## Task material:
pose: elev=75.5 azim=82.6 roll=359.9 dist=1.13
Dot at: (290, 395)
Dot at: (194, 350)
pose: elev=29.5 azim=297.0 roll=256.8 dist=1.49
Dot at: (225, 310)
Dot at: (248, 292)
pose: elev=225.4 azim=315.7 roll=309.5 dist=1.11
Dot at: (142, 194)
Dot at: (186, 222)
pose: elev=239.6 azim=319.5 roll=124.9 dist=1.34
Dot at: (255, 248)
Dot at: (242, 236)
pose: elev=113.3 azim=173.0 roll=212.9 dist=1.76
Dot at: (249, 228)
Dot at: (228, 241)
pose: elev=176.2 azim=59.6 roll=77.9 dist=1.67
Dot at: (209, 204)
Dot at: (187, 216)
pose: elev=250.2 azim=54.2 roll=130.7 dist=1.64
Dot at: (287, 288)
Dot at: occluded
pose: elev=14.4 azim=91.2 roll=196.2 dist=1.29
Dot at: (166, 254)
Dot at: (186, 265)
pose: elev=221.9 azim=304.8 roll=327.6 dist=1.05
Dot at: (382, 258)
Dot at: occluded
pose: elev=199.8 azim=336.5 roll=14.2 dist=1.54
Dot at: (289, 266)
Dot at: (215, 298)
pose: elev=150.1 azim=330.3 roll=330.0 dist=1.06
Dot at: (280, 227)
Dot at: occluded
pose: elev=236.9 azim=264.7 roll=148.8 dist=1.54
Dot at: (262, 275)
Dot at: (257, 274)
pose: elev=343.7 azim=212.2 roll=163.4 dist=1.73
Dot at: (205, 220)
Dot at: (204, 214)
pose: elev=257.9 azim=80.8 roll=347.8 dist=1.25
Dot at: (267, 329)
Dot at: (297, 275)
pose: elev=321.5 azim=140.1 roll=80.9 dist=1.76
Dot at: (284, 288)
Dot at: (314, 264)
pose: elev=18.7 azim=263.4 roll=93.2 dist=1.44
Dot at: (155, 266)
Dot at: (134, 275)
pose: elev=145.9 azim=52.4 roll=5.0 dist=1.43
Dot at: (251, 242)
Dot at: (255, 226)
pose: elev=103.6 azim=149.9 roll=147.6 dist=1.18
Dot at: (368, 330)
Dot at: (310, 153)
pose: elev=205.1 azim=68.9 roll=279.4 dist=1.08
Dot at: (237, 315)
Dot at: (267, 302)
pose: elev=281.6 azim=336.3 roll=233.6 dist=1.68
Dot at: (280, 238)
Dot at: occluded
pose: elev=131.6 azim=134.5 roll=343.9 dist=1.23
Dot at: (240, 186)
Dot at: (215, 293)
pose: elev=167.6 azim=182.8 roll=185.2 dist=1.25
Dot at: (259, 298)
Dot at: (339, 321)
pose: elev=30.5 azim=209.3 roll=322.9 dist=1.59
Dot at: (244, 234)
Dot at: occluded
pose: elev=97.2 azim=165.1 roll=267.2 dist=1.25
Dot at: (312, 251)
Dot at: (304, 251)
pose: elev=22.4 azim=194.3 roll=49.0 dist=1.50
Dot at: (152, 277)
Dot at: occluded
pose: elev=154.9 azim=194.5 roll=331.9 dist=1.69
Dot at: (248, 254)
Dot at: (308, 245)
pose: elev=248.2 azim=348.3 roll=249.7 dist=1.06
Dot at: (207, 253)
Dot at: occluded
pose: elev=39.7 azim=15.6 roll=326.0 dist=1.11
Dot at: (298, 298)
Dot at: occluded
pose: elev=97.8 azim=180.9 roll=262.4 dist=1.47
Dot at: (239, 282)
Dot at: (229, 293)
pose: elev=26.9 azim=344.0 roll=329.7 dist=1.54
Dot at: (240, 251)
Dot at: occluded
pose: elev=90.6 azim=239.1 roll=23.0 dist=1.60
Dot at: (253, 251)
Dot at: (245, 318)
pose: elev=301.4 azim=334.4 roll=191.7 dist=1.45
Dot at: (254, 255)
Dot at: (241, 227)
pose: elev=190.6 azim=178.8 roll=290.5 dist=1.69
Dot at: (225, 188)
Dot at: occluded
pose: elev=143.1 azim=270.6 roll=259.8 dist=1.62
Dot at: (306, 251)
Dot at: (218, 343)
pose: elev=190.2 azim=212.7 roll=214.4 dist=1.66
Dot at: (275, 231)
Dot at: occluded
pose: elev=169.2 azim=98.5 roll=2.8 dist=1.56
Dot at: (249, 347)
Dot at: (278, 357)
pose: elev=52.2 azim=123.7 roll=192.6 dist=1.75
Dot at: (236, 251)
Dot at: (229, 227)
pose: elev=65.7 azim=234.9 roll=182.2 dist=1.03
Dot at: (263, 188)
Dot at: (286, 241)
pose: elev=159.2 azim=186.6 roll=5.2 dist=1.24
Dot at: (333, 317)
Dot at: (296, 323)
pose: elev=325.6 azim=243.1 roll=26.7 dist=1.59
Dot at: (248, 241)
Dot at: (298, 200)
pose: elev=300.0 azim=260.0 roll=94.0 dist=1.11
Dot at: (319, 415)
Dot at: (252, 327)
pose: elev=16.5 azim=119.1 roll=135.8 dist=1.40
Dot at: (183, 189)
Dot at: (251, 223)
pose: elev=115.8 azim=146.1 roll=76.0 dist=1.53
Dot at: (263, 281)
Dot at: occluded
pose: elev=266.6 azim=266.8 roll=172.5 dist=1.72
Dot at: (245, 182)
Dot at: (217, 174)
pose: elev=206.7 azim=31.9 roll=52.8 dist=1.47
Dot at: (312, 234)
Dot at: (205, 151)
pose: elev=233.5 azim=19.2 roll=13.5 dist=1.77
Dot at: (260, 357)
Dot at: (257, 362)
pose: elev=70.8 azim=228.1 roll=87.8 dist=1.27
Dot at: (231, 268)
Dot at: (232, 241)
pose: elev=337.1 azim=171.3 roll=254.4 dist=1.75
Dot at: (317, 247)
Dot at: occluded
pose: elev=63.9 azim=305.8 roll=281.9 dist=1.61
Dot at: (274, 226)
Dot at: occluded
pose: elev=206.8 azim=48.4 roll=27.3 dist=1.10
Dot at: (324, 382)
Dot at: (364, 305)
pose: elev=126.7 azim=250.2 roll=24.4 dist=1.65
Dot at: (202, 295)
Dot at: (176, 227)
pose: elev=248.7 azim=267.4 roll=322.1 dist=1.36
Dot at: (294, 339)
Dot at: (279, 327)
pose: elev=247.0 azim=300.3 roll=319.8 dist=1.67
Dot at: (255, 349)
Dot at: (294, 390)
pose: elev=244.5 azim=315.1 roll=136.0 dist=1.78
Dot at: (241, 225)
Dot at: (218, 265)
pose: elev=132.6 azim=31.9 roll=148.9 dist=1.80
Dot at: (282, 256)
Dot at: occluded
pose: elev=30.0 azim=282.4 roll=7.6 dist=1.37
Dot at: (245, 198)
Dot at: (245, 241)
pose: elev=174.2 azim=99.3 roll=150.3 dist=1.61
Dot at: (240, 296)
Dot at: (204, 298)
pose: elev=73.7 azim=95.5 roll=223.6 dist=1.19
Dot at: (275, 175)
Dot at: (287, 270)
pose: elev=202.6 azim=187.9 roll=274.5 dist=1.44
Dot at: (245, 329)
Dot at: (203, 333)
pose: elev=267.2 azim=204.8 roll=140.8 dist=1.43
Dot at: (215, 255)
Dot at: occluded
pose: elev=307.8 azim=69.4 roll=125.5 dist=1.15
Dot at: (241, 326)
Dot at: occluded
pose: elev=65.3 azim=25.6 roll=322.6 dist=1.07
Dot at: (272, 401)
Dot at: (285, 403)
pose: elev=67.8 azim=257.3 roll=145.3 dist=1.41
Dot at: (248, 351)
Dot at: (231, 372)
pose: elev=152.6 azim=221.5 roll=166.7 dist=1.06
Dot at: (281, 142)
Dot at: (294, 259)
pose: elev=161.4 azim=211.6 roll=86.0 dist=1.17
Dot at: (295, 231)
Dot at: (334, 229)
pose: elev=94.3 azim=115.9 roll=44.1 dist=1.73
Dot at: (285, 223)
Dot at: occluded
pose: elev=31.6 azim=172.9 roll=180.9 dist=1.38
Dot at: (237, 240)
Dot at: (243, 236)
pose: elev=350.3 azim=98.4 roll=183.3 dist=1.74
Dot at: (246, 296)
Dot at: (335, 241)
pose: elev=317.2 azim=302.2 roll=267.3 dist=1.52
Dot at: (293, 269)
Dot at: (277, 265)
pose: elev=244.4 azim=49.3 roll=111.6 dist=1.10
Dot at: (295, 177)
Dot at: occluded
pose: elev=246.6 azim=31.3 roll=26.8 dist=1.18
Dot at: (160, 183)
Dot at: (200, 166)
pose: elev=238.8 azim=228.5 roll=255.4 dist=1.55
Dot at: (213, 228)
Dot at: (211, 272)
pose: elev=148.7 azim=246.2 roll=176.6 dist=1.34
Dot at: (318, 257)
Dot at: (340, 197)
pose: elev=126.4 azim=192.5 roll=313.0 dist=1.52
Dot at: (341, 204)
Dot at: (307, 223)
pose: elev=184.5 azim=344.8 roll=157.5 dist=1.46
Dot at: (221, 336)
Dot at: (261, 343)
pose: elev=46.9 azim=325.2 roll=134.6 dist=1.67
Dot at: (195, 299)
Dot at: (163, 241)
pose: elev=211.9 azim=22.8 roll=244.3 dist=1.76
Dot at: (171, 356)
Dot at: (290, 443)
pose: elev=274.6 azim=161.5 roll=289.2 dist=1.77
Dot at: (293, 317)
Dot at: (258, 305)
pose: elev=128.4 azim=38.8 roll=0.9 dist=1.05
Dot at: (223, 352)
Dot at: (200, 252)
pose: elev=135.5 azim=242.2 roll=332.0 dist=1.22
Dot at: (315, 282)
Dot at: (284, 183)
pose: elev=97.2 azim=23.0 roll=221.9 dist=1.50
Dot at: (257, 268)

## Do this:
Rewrite the listing, from the line containing "pose: elev=65.3 azim=25.6" down to the line containing "Dot at: (200, 166)", swapping "dist" for "distance" and leaving everything else as it is.

## Problem solution:
pose: elev=65.3 azim=25.6 roll=322.6 distance=1.07
Dot at: (272, 401)
Dot at: (285, 403)
pose: elev=67.8 azim=257.3 roll=145.3 distance=1.41
Dot at: (248, 351)
Dot at: (231, 372)
pose: elev=152.6 azim=221.5 roll=166.7 distance=1.06
Dot at: (281, 142)
Dot at: (294, 259)
pose: elev=161.4 azim=211.6 roll=86.0 distance=1.17
Dot at: (295, 231)
Dot at: (334, 229)
pose: elev=94.3 azim=115.9 roll=44.1 distance=1.73
Dot at: (285, 223)
Dot at: occluded
pose: elev=31.6 azim=172.9 roll=180.9 distance=1.38
Dot at: (237, 240)
Dot at: (243, 236)
pose: elev=350.3 azim=98.4 roll=183.3 distance=1.74
Dot at: (246, 296)
Dot at: (335, 241)
pose: elev=317.2 azim=302.2 roll=267.3 distance=1.52
Dot at: (293, 269)
Dot at: (277, 265)
pose: elev=244.4 azim=49.3 roll=111.6 distance=1.10
Dot at: (295, 177)
Dot at: occluded
pose: elev=246.6 azim=31.3 roll=26.8 distance=1.18
Dot at: (160, 183)
Dot at: (200, 166)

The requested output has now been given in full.